Why does Tag Heuer put the movement name on the dial of their watches?

  1. calibre11user

    calibre11user May 22, 2016

    I've been wondering why Tag Heuer puts the name of the movement on the watch dial? The movement names are plainly visible: Calibre 16, Calibre 5, Calibre 1887, Heuer 01, etc. The movement name occurs on every watch line from Carrera to Link.

    I have not seen this approach with other watch brands. For example, although Omega shows "Co-axial Chronometer" on the dial, it doesn't mention the specific movement (such as the 9300 movement). The same goes for Rolex, Panerai, Breitling, etc. In particular, IWC, like Tag Heuer, produces watches with both in-house and ETA movements, but IWC doesn't put that information on the dial. The only company that does mention the movement seems to be Zenith with their El Primero, but one can make the argument that the El Primero has as much significance as the Zenith brand.

    Finally, I especially find it odd that in the latest (2015) refresh of Carrera watches with the Calibre 16, the "Calibre 16" literally gets top billing over "Carrera". That seems backwards to me.

  2. dsio

    dsio Ash @ ΩF Staff Member May 22, 2016

    I think part of it is TAG Heuer have a variety of movements that are very similar to look at externally compared to many other brands, you've got quartz 3 handers vs Calibre 5 3 handers, Cal 16 vs Cal 1887 etc. Most people wouldn't know the difference between the 16 and 1887 unless it was written on the dial so its hard to see which is which.
  3. elbeik

    elbeik May 23, 2016

    It's also a differentiators within a model line; instead of having for instance Carreras differentiated by colors and sizes, you can distinguish them with the engine.

    Just like cars; E class from MB; E200, E300, E350 and so it goes
  4. Calibre11

    Calibre11 Editor of Calibre11.com Staff Member May 24, 2016

    This all started in 2002, which is the first year that we start to see any changes from the then-new CEO Jean Christophe Babin. 2002 is the year when the Heuer logo is dropped from the Monza and Monaco. It's also the year that we see the new Microtimer and the effort to push the brand up-market with solid gold cases across most models.

    We also see the first use of the El Primero movement, is important.

    Before 2002, life was simple- if you had a automatic watch, it was an ETA 2892 (later called Calibre 7) and if it was an automatic chronograph, you had a Valjoux/ ETA 7750 (later called Calibre 16). So in these days, TAG Heuer just referred to an automatic movement, but didn't need to specify which one.

    But in 2002, when the El Primero arrived, TAG Heuer needed to differentiate between the "basic" Calibre 17 and the high end Calibre 36. There was also a new automatic watch movement used in the Monza- the Calibre 6.

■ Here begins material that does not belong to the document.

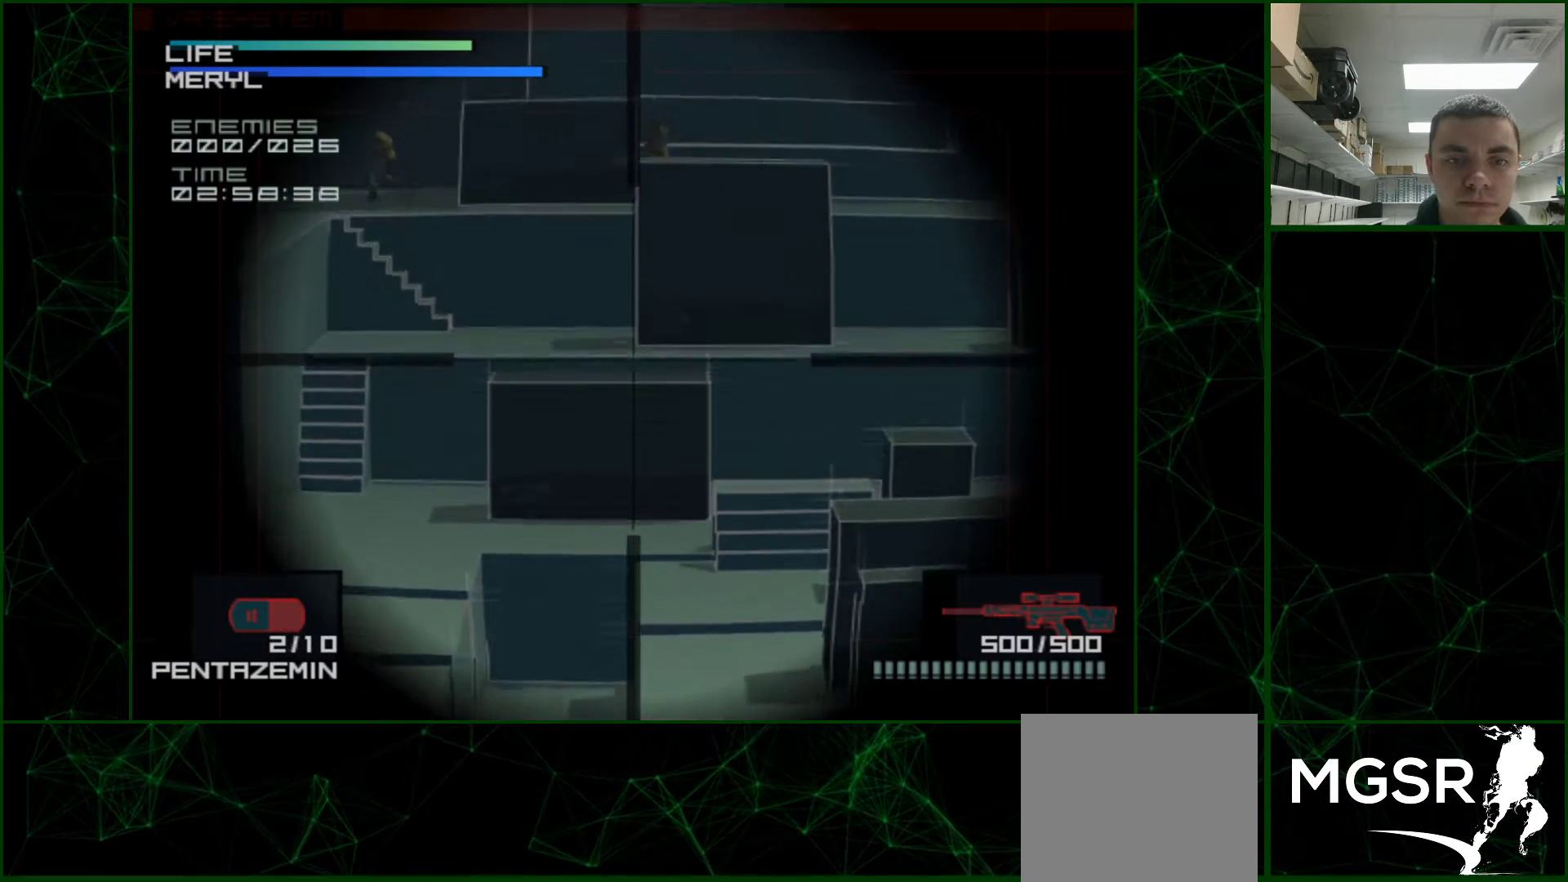
{"buttons": ["DPAD_RIGHT"], "events": [[133, "DPAD_UP", "up"], [467, "DPAD_RIGHT", "down"]]}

    So that's the reason that they started using Calibre numbers. Firstly, because there was now a choice of more than one (!) and secondly because it attached more prestige to the mechanical watches compared to the quartz range that never used Calibre names/ numbers.

    And since then, they've just stuck to it!
    Hubert likes this.
  5. calibre11user

    calibre11user May 25, 2016

    Thanks for the information. I still don't understand why "Calibre 16" would appear above "Carrera", though. My opinion is that the Carrera name is more important.

    I would honestly prefer no "Calibre 16" at all, such as in the older generation CV2010.